## TASK OBJECTIVE
Sift through the material below and return the lines with "this".
SOURCE MATERIAL section start
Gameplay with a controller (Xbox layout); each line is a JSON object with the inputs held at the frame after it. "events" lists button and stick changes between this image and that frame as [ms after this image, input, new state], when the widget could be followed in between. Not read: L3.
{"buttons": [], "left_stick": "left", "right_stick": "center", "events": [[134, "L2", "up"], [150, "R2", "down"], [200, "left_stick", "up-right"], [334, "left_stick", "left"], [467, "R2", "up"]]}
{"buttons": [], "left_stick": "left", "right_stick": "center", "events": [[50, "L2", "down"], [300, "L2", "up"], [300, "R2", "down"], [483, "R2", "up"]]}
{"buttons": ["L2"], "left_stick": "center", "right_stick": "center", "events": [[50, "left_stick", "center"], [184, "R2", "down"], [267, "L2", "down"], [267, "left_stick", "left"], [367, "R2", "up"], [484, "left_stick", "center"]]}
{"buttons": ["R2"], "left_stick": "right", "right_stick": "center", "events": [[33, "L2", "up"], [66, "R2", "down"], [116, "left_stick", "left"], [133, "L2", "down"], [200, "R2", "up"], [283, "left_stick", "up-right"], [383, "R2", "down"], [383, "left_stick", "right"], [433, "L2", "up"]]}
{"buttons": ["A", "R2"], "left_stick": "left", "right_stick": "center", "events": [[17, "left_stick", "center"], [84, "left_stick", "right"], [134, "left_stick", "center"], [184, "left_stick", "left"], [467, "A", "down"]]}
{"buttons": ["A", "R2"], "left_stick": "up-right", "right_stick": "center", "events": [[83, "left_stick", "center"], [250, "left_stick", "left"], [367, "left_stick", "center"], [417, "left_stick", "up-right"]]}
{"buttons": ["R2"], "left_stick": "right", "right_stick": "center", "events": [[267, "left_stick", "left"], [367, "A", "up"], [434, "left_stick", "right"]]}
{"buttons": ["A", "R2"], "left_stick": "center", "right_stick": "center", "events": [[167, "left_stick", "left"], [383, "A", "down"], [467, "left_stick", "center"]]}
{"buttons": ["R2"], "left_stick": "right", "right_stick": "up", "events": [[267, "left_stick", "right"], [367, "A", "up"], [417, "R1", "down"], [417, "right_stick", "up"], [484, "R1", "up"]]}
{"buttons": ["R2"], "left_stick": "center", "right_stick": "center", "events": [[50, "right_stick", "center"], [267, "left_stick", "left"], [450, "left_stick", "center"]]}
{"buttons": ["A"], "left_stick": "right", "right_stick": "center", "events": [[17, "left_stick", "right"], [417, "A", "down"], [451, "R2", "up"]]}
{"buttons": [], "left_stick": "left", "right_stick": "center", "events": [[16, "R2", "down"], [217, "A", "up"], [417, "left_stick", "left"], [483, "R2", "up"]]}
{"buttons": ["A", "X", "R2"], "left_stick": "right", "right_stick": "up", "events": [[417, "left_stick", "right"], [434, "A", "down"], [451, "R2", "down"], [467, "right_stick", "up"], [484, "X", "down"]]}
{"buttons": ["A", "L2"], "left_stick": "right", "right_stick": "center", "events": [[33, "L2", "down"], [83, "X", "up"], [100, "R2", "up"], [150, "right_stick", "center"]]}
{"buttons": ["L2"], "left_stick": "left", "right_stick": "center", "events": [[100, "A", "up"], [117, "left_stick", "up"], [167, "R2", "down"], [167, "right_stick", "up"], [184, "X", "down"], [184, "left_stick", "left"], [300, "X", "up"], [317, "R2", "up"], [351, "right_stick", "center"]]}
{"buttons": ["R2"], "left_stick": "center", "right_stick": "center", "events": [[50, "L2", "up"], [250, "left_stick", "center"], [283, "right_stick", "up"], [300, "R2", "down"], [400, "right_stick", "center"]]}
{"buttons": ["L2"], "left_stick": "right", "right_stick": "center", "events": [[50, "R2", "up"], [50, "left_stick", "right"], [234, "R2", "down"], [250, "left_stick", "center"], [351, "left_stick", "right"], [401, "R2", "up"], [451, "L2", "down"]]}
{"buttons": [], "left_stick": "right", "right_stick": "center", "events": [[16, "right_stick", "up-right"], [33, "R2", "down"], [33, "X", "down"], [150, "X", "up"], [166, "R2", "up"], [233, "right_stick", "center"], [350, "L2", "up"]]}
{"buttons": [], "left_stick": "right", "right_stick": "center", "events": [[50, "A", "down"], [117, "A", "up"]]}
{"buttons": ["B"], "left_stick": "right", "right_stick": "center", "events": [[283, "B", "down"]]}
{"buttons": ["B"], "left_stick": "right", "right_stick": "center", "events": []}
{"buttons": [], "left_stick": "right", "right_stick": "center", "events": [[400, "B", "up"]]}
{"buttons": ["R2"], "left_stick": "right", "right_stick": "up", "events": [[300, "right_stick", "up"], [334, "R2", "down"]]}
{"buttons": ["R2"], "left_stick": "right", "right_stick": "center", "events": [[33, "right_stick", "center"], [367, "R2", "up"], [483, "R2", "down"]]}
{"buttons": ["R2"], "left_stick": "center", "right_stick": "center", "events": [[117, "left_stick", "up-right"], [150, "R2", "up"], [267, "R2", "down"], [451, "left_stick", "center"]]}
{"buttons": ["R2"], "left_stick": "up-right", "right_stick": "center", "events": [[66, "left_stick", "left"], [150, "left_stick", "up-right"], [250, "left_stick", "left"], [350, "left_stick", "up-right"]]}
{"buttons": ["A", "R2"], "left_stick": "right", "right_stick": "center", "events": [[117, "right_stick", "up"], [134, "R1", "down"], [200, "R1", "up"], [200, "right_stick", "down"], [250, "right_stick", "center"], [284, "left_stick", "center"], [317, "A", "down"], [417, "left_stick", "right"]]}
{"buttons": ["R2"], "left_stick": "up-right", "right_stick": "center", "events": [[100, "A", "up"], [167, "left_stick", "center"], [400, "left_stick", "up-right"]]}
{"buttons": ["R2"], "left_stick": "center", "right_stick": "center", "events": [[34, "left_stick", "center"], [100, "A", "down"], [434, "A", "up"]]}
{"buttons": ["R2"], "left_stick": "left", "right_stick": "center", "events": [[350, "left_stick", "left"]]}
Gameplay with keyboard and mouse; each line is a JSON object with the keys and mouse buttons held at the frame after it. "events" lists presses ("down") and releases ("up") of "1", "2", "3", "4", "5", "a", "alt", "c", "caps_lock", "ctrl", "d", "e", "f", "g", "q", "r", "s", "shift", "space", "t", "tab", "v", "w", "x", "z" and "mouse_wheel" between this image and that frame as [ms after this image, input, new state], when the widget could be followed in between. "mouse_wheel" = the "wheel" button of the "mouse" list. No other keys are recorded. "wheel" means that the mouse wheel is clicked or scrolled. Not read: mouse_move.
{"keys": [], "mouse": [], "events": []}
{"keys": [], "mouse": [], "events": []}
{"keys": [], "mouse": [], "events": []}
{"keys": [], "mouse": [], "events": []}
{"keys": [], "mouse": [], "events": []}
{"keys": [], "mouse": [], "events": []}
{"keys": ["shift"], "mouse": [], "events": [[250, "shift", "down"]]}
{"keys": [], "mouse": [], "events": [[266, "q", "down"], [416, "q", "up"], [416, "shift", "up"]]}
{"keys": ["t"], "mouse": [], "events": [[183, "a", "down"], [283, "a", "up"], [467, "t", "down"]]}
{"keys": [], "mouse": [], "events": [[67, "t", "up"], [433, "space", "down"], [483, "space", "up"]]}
SOURCE MATERIAL section end
## SOLUTION
Gameplay with a controller (Xbox layout); each line is a JSON object with the inputs held at the frame after it. "events" lists button and stick changes between this image and that frame as [ms after this image, input, new state], when the widget could be followed in between. Not read: L3.
Gameplay with keyboard and mouse; each line is a JSON object with the keys and mouse buttons held at the frame after it. "events" lists presses ("down") and releases ("up") of "1", "2", "3", "4", "5", "a", "alt", "c", "caps_lock", "ctrl", "d", "e", "f", "g", "q", "r", "s", "shift", "space", "t", "tab", "v", "w", "x", "z" and "mouse_wheel" between this image and that frame as [ms after this image, input, new state], when the widget could be followed in between. "mouse_wheel" = the "wheel" button of the "mouse" list. No other keys are recorded. "wheel" means that the mouse wheel is clicked or scrolled. Not read: mouse_move.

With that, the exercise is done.